Areas of Research / Professional Expertise
My scientific research is centered around two areas:
1- Bifurcation analysis of chemostat models: The primary aim of my work is to generate analytical (if possible) solutions to nonlinear patterns that exist in the chemostat. Most models I worked with are unstructured kinetic models that are described by two to three ordinary differential equations. These models are generally amenable to analytical manipulations. Elements of bifurcation theory (e.g. singularity) can be used to study the branching phenomena that my exist in such models. Sometimes the analysis can be carried out for arbitrary specific growth rates (i.e. functional responses). The occurrence of oscillatory behavior in such models is always interesting to investigate. In a number of cases involving interactions between species (e.g. pure and simple competition, predator-prey interactions….) it is possible to derive analytical conditions for the existence of Hopf points in the model. I am also interested to investigate if such oscillatory behavior is chaotic or can lead to chaos. For this part, the analysis is carried out mainly through numerical bifurcation techniques.

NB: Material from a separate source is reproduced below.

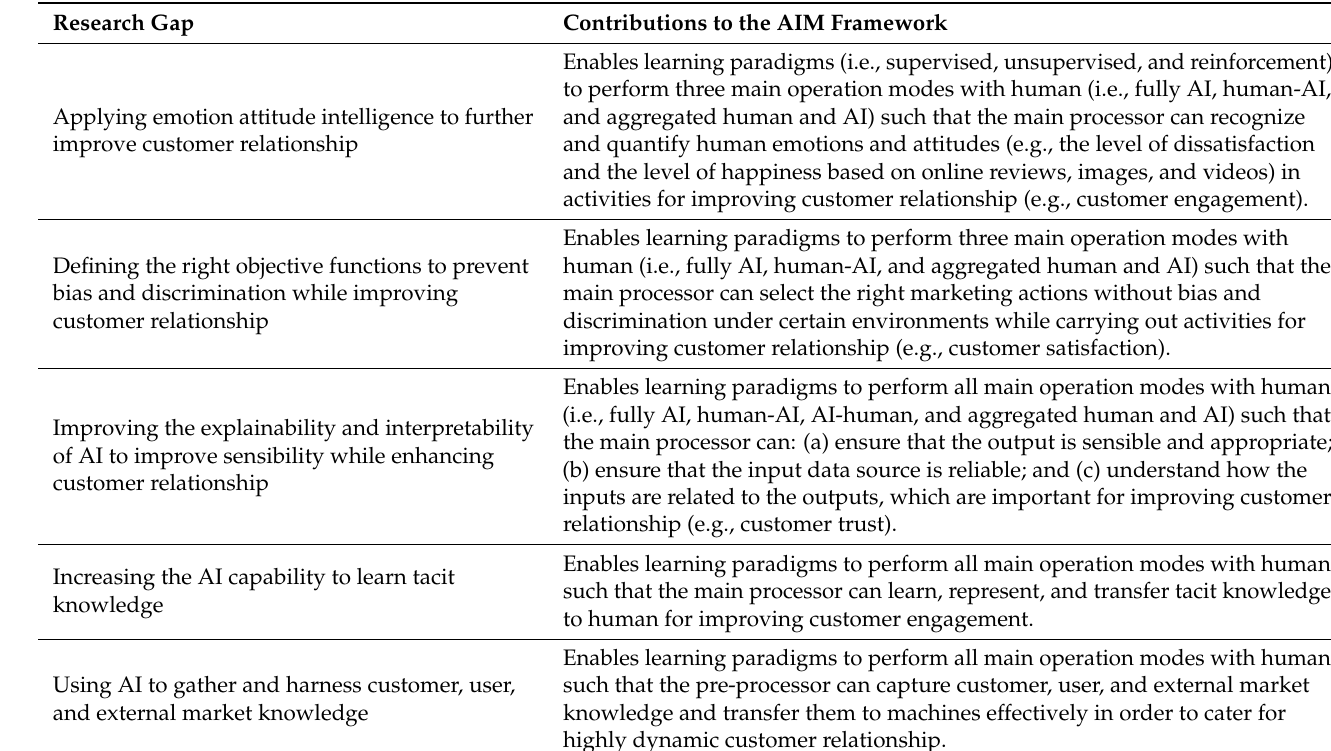
Table 5. Research gaps and their contributions to the AIM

My latest work (Chem. Eng. Sci. Vol. 80, pp. 188 (2012)) concerns the old problem of pure and simple competition under time invariant conditions with clean feed conditions (i.e. sterile feed). It is known that species involved in such competition (when they grow solely on substrate) cannot coexist except at discrete values of dilution rates and oscillations are obviously ruled out. Efforts on the literature were carried out to study the conditions for the existence of oscillatory behavior. One way is to allow the biomass to be in the feed and the introduction of substrate inhibition kinetics. The other way is the use of two or more interconnected chemostats. However, although these efforts showed the existence of oscillatory behavior, there was no reports of the existence of chaotic behavior. In my work, I re-examined the same problem but assuming that the specific growth rates do not depend only on substrate but are inhibited by the biomass. I selected the Contois model to describe such growth rates. In my work I showed the existence not only of periodic behavior but also of chaotic behavior.
2- Simulations and control of chemical processes: In this area of research, I also applied elements of bifurcation theory to analyze the nonlinear behavior of some chemical processes (polymerization reactors, fluidized beds…) as well as the control of chaos. In some parts of this work I used chaos theory to analyze the behavior of fluidized beds through the processing of pressure drop time series.